== GIVEN INFORMATION ==

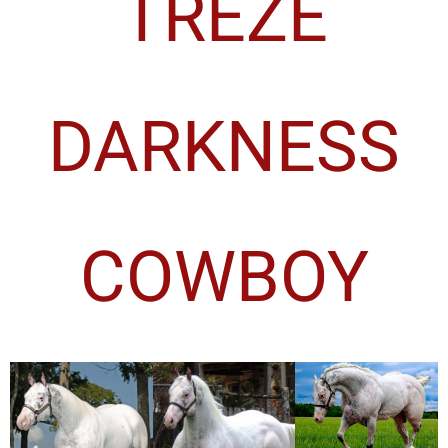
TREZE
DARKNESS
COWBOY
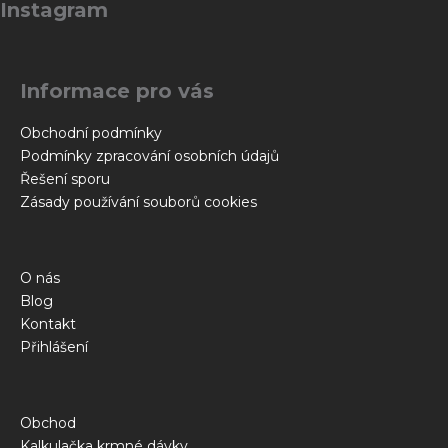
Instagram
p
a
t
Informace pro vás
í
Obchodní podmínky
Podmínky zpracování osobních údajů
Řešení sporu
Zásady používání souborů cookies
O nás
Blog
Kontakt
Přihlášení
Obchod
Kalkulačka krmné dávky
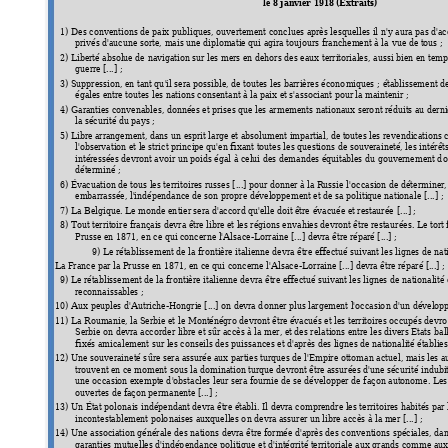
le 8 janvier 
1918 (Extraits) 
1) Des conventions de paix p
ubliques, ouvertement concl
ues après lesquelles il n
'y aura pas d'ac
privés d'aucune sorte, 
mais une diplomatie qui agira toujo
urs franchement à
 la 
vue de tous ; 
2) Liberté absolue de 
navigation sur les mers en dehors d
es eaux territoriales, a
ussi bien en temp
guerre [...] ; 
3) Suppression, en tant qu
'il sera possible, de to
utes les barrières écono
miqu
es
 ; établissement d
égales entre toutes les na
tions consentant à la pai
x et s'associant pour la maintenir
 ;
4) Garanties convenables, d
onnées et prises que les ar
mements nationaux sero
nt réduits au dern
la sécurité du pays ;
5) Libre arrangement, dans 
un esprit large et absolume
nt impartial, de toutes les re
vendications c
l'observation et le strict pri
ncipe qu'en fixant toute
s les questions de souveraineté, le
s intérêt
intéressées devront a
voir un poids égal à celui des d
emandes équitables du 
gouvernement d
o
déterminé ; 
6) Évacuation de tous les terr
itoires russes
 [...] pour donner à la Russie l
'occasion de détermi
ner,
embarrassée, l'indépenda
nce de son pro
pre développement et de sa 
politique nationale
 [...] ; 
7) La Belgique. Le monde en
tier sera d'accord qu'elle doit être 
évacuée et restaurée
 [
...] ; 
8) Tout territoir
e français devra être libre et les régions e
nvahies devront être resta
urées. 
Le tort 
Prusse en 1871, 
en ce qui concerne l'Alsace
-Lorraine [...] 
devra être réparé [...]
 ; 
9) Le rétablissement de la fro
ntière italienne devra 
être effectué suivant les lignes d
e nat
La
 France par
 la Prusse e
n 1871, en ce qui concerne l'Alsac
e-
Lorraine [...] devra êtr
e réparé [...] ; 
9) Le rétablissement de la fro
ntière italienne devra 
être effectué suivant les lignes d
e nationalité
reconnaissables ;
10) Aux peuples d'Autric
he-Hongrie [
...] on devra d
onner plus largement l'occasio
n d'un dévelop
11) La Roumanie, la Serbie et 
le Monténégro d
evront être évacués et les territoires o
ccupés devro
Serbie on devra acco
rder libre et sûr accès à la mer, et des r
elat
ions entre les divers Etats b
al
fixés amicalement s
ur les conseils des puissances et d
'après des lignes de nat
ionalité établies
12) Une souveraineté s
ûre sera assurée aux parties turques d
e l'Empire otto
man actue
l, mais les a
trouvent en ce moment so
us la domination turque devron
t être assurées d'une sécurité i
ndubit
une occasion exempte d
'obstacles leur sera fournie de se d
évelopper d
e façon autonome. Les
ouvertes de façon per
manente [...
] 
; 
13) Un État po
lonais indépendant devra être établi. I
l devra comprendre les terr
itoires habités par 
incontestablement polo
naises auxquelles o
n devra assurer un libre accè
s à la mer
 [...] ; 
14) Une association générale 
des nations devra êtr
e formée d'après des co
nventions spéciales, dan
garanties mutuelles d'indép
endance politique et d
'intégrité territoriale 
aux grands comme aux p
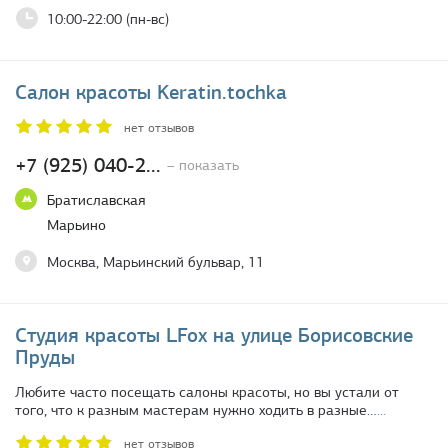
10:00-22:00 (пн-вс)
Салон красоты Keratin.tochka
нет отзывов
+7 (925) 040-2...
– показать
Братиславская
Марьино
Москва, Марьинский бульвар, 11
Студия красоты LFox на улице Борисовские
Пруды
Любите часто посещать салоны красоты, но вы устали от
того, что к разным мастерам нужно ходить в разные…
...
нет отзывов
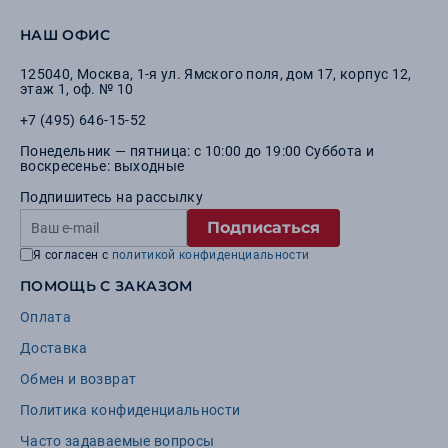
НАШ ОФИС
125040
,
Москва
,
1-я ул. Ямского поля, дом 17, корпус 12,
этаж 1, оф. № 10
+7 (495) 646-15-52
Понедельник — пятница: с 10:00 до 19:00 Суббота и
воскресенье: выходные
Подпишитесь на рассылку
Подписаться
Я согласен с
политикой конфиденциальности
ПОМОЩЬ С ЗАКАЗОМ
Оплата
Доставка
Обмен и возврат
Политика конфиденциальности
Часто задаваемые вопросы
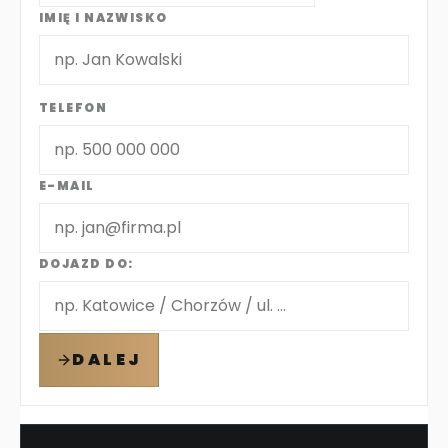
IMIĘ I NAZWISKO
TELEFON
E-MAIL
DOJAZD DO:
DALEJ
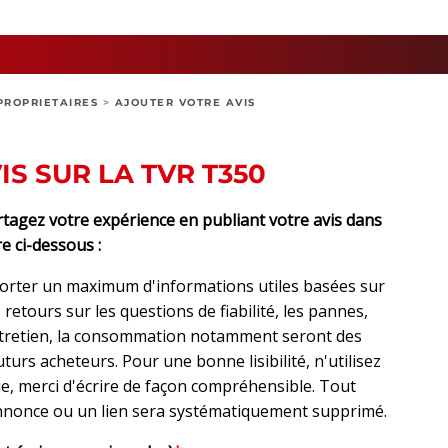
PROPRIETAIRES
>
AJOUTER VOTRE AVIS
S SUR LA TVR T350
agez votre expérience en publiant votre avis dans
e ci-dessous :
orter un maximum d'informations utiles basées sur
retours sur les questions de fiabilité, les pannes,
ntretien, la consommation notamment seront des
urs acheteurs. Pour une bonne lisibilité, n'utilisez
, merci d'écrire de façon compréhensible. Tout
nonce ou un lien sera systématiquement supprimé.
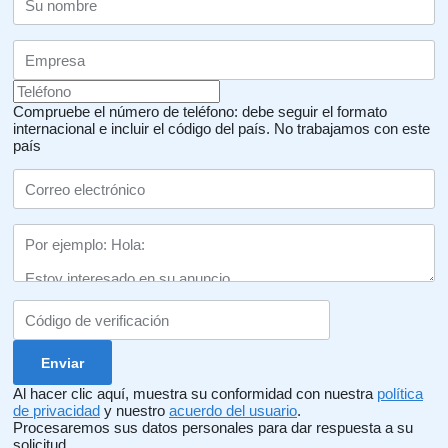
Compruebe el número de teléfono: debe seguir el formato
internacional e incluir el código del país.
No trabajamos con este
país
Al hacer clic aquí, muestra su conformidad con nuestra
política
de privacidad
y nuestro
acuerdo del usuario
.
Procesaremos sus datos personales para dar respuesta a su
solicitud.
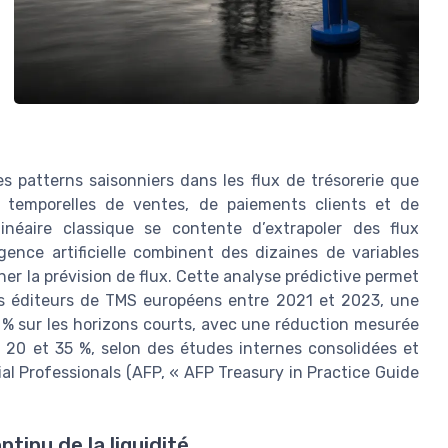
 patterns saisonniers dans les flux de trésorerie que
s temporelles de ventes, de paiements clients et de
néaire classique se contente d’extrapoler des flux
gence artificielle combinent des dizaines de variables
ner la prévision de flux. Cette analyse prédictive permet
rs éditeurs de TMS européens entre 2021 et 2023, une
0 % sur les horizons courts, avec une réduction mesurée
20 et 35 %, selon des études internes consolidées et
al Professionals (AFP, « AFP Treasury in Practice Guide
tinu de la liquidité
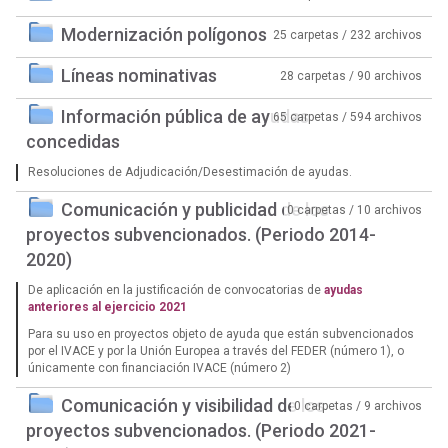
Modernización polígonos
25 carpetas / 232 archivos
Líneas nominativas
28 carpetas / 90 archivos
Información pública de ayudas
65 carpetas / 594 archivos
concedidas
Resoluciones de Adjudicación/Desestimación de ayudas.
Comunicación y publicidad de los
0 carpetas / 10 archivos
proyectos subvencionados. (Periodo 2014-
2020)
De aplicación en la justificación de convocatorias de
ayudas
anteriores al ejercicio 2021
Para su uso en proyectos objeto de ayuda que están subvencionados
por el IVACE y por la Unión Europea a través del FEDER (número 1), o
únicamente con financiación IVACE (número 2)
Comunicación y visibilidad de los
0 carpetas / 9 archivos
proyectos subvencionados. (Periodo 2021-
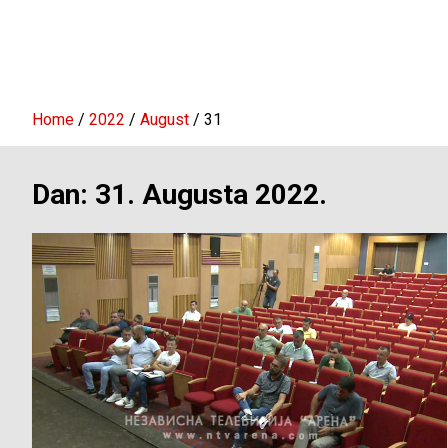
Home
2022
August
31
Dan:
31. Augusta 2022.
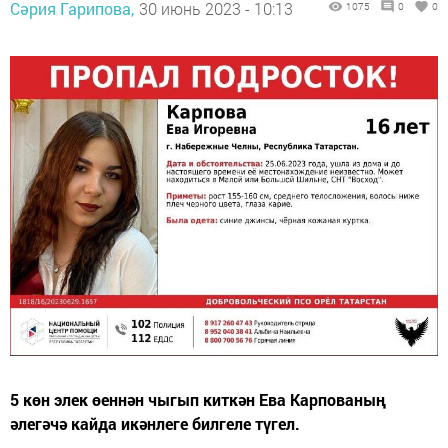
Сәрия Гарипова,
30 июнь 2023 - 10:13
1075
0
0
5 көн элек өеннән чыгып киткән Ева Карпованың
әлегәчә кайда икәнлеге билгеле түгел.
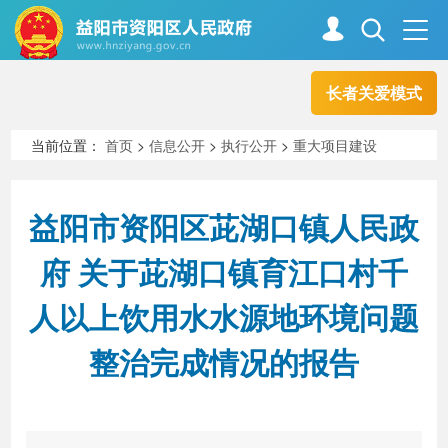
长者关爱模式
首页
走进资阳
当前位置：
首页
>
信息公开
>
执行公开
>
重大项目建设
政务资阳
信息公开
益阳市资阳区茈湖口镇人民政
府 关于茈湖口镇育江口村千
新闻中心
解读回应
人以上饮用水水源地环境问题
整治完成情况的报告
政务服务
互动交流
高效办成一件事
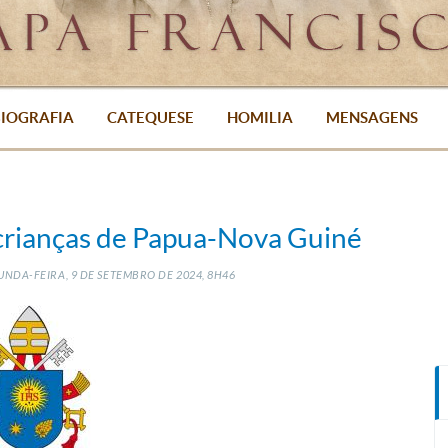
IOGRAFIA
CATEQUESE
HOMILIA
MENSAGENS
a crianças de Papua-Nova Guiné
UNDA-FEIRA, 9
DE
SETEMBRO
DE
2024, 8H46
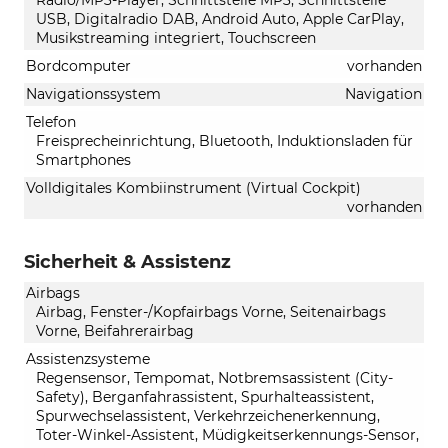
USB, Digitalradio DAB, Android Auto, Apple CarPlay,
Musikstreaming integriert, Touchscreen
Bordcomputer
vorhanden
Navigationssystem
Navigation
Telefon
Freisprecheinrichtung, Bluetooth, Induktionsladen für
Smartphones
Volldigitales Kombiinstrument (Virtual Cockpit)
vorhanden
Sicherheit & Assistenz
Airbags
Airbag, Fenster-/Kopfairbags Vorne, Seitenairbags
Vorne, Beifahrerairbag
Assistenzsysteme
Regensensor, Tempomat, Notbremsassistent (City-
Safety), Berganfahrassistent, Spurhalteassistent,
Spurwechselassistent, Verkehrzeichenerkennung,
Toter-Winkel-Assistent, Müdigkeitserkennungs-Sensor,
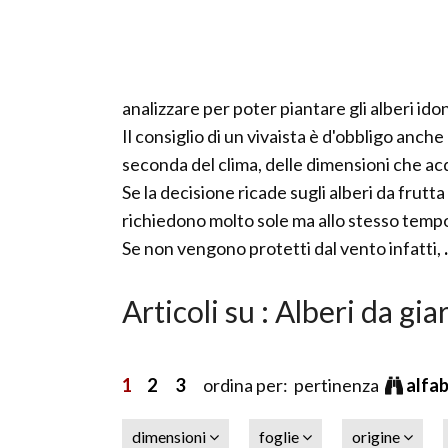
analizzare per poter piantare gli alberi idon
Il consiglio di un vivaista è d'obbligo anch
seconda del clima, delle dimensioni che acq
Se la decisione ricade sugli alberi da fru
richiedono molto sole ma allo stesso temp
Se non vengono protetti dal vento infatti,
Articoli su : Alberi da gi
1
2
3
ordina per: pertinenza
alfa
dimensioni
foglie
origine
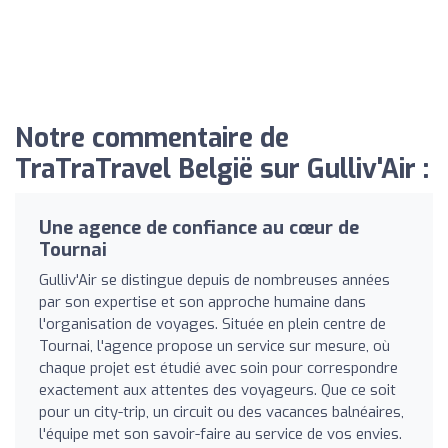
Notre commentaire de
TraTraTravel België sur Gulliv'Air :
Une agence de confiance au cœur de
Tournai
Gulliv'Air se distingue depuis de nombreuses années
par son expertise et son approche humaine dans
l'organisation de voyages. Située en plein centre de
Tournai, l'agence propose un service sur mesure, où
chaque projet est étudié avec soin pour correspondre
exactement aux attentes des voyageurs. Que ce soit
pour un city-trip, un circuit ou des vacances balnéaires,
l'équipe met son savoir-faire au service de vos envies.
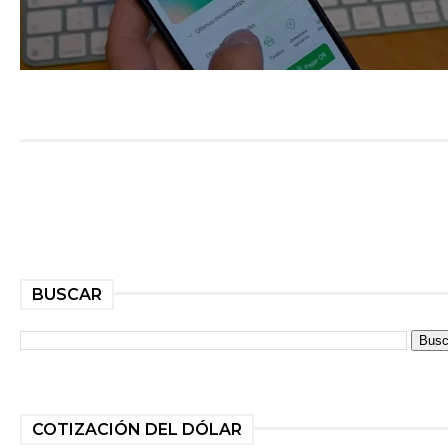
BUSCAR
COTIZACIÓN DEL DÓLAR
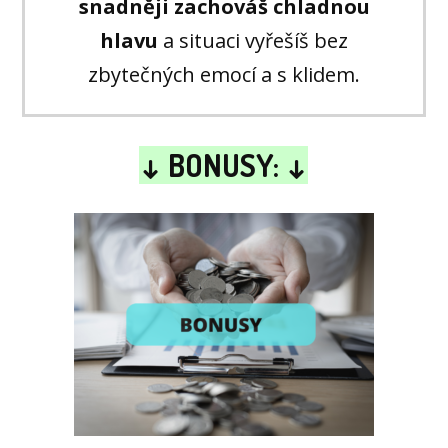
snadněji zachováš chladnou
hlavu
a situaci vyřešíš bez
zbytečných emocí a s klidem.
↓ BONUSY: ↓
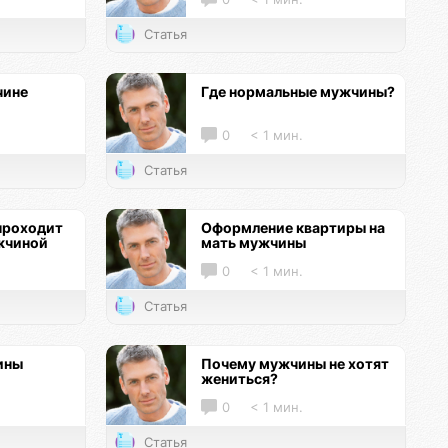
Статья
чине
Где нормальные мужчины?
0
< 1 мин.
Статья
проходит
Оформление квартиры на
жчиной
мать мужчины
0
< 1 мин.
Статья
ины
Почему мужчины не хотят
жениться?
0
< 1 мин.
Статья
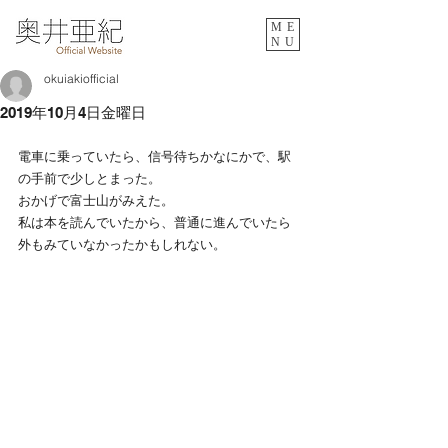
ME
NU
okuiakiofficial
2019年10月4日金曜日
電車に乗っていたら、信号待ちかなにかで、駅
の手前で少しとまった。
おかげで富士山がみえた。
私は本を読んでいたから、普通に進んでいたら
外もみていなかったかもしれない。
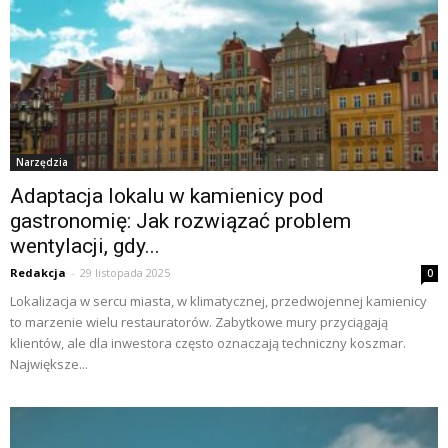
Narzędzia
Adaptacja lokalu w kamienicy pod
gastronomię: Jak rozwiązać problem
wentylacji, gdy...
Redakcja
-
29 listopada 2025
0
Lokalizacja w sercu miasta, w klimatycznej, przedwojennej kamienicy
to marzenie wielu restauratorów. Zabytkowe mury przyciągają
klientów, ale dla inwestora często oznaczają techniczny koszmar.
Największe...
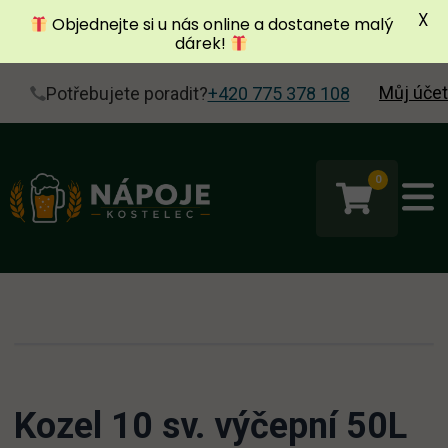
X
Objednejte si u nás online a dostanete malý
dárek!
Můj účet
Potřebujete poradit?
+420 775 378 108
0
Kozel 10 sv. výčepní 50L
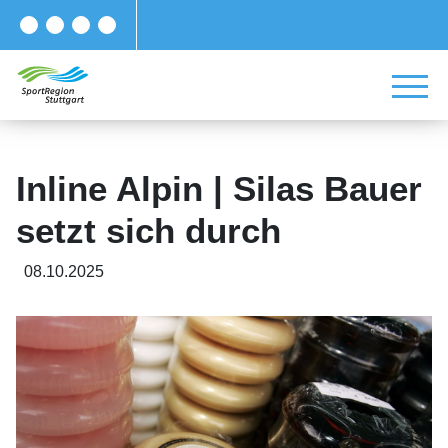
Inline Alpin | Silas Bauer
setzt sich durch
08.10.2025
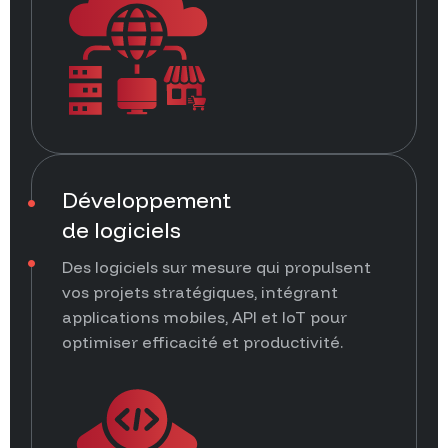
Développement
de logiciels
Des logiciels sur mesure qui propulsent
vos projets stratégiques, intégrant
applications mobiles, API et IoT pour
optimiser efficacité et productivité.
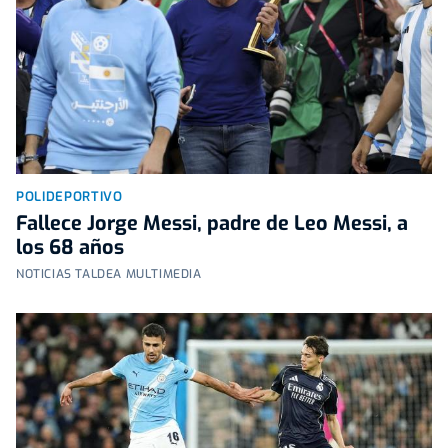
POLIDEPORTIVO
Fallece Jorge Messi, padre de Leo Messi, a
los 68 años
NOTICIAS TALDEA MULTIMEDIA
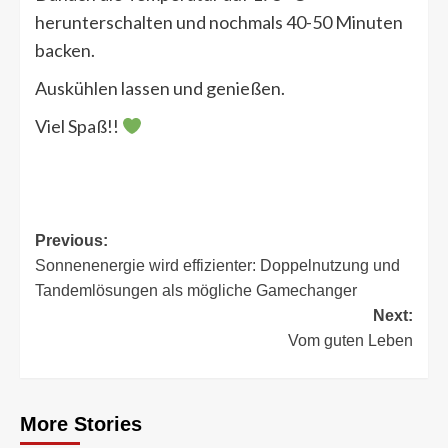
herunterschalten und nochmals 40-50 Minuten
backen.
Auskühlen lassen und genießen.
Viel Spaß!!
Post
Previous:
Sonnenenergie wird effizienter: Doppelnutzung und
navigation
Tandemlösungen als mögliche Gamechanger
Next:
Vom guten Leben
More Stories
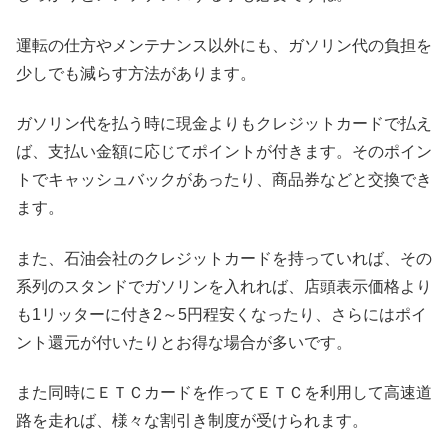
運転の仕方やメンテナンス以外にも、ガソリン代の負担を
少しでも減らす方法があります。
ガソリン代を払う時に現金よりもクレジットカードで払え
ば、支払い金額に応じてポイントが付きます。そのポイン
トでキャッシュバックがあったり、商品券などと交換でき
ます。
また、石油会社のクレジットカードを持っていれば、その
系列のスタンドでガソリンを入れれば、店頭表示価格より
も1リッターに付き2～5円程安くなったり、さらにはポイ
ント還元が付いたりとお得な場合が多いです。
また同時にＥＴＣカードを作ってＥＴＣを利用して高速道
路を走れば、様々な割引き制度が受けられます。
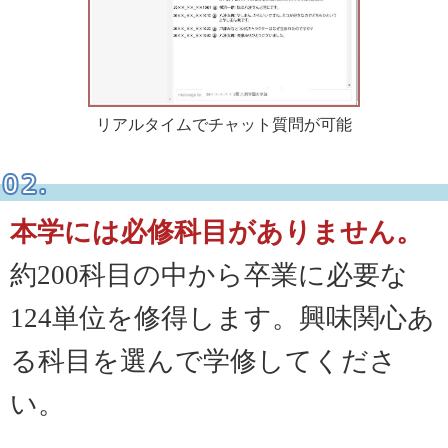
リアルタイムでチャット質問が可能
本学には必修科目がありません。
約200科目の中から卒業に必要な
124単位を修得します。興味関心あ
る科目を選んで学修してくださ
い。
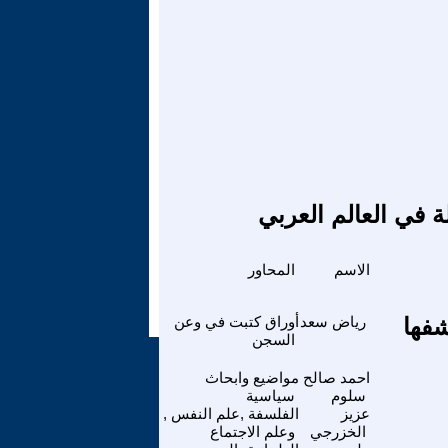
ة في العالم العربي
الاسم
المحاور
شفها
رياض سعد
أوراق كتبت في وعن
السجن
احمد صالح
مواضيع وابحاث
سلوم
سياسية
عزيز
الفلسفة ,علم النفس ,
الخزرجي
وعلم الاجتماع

===

WORK TASK: Repeat exactly the lines from the start of the entries down to the line with "la Prusse e", keeping both ends but none of the pictures.

WRITTEN REPLY:
TREZE
DARKNESS
COWBOY
Instagram
p
a
t
Informace pro vás
í
Obchodní podmínky
Podmínky zpracování osobních údajů
Řešení sporu
Zásady používání souborů cookies
O nás
Blog
Kontakt
Přihlášení
Obchod
Kalkulačka krmné dávky
le 8 janvier 
1918 (Extraits) 
1) Des conventions de paix p
ubliques, ouvertement concl
ues après lesquelles il n
'y aura pas d'ac
privés d'aucune sorte, 
mais une diplomatie qui agira toujo
urs franchement à
 la 
vue de tous ; 
2) Liberté absolue de 
navigation sur les mers en dehors d
es eaux territoriales, a
ussi bien en temp
guerre [...] ; 
3) Suppression, en tant qu
'il sera possible, de to
utes les barrières écono
miqu
es
 ; établissement d
égales entre toutes les na
tions consentant à la pai
x et s'associant pour la maintenir
 ;
4) Garanties convenables, d
onnées et prises que les ar
mements nationaux sero
nt réduits au dern
la sécurité du pays ;
5) Libre arrangement, dans 
un esprit large et absolume
nt impartial, de toutes les re
vendications c
l'observation et le strict pri
ncipe qu'en fixant toute
s les questions de souveraineté, le
s intérêt
intéressées devront a
voir un poids égal à celui des d
emandes équitables du 
gouvernement d
o
déterminé ; 
6) Évacuation de tous les terr
itoires russes
 [...] pour donner à la Russie l
'occasion de détermi
ner,
embarrassée, l'indépenda
nce de son pro
pre développement et de sa 
politique nationale
 [...] ; 
7) La Belgique. Le monde en
tier sera d'accord qu'elle doit être 
évacuée et restaurée
 [
...] ; 
8) Tout territoir
e français devra être libre et les régions e
nvahies devront être resta
urées. 
Le tort 
Prusse en 1871, 
en ce qui concerne l'Alsace
-Lorraine [...] 
devra être réparé [...]
 ; 
9) Le rétablissement de la fro
ntière italienne devra 
être effectué suivant les lignes d
e nat
La
 France par
 la Prusse e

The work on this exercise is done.